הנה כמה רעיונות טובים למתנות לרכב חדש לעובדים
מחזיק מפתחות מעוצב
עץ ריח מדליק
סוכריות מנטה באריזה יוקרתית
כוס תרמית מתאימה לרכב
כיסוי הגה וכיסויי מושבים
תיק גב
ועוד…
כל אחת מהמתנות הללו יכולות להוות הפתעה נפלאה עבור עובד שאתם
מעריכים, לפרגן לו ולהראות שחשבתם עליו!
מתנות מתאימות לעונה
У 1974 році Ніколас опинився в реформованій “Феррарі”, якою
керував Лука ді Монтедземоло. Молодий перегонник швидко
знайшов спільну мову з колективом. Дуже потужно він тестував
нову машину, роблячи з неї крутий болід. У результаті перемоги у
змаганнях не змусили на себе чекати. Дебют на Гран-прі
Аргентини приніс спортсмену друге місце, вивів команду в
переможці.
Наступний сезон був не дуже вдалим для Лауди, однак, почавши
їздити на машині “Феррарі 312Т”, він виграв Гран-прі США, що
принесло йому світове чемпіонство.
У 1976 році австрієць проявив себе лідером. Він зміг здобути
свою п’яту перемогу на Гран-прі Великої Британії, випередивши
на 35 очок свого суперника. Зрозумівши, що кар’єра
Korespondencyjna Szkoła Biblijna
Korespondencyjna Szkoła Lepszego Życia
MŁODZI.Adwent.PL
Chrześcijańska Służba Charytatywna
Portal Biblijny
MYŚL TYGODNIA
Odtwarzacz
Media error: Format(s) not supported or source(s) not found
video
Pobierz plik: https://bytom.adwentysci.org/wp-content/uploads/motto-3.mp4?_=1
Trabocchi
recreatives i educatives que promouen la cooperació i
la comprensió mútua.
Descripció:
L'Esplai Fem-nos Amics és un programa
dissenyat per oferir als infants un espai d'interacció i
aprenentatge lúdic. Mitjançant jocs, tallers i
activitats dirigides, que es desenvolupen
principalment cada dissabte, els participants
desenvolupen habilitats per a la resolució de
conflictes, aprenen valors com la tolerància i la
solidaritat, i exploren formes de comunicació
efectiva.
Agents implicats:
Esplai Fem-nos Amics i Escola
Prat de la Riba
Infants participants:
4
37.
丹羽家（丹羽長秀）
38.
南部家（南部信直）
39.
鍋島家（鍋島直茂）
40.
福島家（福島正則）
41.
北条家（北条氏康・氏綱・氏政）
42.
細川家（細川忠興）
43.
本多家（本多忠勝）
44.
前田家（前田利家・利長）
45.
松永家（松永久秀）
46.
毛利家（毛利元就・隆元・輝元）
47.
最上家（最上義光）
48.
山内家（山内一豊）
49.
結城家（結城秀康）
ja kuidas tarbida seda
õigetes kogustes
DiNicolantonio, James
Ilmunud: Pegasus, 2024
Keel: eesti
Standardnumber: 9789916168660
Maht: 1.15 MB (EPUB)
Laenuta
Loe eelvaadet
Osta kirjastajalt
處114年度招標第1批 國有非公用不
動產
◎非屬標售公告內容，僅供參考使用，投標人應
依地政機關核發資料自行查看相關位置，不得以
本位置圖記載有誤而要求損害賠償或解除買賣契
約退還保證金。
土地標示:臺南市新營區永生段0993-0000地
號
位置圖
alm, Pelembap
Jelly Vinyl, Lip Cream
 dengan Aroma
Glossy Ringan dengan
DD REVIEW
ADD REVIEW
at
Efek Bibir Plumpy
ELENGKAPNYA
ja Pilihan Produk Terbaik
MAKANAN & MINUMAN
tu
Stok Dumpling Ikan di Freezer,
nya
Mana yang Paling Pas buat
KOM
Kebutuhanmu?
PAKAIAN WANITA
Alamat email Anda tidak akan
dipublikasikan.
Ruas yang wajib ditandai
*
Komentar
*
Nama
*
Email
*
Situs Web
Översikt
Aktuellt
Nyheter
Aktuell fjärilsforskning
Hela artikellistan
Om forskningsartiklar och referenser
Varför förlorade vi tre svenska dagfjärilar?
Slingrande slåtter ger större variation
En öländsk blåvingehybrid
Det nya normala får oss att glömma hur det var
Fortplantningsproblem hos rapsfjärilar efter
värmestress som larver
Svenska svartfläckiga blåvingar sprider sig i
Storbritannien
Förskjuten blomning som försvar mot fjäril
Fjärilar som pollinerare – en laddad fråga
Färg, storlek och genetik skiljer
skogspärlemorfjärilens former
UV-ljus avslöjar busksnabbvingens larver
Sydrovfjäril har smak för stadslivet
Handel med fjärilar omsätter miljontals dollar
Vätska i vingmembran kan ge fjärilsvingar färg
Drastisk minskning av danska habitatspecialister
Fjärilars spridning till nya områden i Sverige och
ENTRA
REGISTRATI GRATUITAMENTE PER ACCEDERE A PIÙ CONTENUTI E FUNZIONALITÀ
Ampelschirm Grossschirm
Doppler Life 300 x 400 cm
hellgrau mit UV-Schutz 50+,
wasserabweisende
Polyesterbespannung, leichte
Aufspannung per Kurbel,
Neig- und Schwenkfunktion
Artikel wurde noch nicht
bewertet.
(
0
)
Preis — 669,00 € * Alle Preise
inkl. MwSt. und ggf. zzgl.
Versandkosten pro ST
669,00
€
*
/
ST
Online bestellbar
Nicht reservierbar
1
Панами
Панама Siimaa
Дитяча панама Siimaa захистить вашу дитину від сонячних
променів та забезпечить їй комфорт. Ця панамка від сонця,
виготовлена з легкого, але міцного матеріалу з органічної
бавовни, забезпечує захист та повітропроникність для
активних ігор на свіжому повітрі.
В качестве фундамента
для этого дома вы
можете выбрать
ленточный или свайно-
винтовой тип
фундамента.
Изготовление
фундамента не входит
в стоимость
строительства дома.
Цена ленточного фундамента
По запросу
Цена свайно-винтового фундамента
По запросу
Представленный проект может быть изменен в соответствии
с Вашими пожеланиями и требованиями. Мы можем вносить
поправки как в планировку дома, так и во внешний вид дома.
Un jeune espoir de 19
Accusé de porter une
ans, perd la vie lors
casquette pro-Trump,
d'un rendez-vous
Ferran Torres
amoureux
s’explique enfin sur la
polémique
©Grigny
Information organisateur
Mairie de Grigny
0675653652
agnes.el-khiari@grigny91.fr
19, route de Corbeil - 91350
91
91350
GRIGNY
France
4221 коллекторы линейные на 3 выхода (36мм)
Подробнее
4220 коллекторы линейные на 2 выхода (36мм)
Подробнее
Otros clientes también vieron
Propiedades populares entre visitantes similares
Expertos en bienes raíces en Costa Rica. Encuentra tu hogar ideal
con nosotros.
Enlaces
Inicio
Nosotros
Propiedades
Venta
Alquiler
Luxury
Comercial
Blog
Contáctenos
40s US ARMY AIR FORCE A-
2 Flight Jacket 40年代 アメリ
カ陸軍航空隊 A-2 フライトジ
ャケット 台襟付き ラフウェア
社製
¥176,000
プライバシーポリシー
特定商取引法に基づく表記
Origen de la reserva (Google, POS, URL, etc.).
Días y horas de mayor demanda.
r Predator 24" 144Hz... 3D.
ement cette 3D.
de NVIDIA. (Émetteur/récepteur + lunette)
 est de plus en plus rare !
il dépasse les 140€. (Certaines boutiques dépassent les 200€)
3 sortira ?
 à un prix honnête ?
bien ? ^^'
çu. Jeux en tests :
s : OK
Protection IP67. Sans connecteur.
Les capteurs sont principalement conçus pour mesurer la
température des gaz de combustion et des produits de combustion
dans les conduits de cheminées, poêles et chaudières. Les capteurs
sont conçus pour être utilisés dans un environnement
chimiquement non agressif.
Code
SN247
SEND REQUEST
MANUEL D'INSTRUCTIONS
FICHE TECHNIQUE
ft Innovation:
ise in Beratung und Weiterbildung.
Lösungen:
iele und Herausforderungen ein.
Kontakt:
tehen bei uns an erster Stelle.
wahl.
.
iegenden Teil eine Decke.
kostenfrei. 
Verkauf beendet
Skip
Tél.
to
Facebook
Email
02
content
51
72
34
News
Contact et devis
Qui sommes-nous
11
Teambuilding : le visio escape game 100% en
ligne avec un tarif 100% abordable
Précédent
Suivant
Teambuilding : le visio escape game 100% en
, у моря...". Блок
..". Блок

■ ■ ■

§ Directive: Can you copy the items word for word, from their first line through the line with "змаганнях не змусили"?

§ Response for this exercise:
הנה כמה רעיונות טובים למתנות לרכב חדש לעובדים
מחזיק מפתחות מעוצב
עץ ריח מדליק
סוכריות מנטה באריזה יוקרתית
כוס תרמית מתאימה לרכב
כיסוי הגה וכיסויי מושבים
תיק גב
ועוד…
כל אחת מהמתנות הללו יכולות להוות הפתעה נפלאה עבור עובד שאתם
מעריכים, לפרגן לו ולהראות שחשבתם עליו!
מתנות מתאימות לעונה
У 1974 році Ніколас опинився в реформованій “Феррарі”, якою
керував Лука ді Монтедземоло. Молодий перегонник швидко
знайшов спільну мову з колективом. Дуже потужно він тестував
нову машину, роблячи з неї крутий болід. У результаті перемоги у
змаганнях не змусили на себе чекати. Дебют на Гран-прі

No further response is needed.